We could do either of these somewhat targeted changes:

The status quo does not prevent me to sleep, this would be a marginal improvement

zygoloid commented 4 months ago

There has historically been resistance to moving [cpp] -- some have said they like having [cpp] as a neutral zone / buffer between core and library :) -- but I think logically [cpp] belongs towards the start of the standard, next to [lex] (actually in the middle of [lex] as it stands...).

There are some other issues in the presentation of [lex], mostly stemming from preprocessing token concerns getting mixed up with token concerns and phase 7 concerns. For example, most of [lex.ext] is talking about phase 7 things, and various other sections on literals talk about the meaning of expressions rather than anything to do with lexing.

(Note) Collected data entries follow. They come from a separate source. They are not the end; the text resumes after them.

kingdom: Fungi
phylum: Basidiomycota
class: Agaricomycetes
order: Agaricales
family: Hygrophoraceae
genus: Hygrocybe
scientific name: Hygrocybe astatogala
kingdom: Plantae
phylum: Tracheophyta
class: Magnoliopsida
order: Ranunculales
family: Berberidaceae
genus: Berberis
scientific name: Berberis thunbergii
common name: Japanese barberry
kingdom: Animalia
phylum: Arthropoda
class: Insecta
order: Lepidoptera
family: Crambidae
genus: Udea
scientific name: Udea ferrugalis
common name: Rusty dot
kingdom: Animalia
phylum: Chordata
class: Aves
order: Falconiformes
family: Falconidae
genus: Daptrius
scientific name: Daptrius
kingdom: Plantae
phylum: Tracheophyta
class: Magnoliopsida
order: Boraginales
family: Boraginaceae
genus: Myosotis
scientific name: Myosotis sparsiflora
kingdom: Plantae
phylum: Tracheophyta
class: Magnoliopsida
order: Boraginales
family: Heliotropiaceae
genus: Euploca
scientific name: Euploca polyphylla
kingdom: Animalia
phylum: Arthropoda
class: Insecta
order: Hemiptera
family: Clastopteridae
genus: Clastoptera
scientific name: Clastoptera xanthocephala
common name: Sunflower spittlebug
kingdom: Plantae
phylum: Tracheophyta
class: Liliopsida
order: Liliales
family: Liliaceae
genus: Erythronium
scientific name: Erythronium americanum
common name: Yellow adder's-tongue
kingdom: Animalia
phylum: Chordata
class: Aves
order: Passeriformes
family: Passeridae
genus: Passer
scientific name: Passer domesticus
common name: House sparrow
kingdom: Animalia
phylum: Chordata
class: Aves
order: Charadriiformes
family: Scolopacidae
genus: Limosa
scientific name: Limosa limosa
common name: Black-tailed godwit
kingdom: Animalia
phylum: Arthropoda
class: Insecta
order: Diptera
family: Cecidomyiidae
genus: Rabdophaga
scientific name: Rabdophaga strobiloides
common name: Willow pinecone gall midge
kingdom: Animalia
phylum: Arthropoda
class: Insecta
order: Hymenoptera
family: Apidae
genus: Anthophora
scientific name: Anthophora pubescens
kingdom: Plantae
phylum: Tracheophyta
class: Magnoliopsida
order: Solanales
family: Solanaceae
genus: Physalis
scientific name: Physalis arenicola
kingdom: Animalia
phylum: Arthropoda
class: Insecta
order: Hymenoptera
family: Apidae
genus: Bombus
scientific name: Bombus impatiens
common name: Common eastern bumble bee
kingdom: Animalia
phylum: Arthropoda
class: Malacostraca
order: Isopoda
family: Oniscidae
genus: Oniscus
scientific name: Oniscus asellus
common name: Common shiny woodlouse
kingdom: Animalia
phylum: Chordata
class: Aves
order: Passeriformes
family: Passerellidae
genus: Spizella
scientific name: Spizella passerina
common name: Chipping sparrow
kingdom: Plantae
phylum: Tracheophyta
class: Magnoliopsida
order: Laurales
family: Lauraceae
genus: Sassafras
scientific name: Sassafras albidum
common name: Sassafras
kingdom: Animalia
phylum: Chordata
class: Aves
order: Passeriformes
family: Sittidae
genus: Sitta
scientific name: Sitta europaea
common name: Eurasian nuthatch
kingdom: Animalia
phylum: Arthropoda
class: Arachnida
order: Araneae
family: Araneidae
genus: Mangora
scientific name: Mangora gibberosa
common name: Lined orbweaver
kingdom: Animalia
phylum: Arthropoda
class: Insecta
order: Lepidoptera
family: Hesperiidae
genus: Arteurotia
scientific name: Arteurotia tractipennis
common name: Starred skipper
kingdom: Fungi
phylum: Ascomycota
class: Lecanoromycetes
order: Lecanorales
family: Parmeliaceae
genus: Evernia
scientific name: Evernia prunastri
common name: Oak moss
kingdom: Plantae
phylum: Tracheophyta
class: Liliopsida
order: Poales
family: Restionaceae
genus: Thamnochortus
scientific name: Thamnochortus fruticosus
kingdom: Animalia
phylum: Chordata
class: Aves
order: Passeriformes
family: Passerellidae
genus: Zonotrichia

If I were doing things over from scratch, I'd have a section describing phases 1-3 (and only phases 1-3), then a section describing phase 4, and I'd remove phases 5 and 6 (and instead specify that certain phase 7 grammar productions consume a sequence of string-literal tokens, not just one). And then a bunch of phase 7 stuff.

AlisdairM commented 4 months ago

I have been working to address this issue in the background, and finally pushed my suggested refactoring in #7153.

This is NOT mergeable as it is based off something closer to N4981, the pre-St Louis draft. It is a vision of changes I would like to incrementally apply for the next mailing.

In particular, it gives up on merging parts of [lex] and [basic] as I could not find a satisfying merge, and instead focused on doing its best job on putting up front the parts that specify how to arrange source text to build a program.

The most obvious change is merging [cpp] into [lex], as both were small clauses the combined clause is closer to the average page count, but still low. I looked at merging the similarly small [modules], but did not find a good factoring at this time.

AlisdairM commented 1 month ago

I have withdrawn the previous PR in favor of the more ambitious #7272 that completes the refactoring of [lex] to become a full clause on program construction. It comprises a sequence of many changes, some smaller, some larger, but the PR is intended for a design review of direction rather than an actual attempt to merge.

AlisdairM commented 1 month ago

Now that the major clause cleaning has been done for C++26, should we defer this issue to C++29?

jensmaurer commented 1 month ago

We're certainly not doing this for C++26.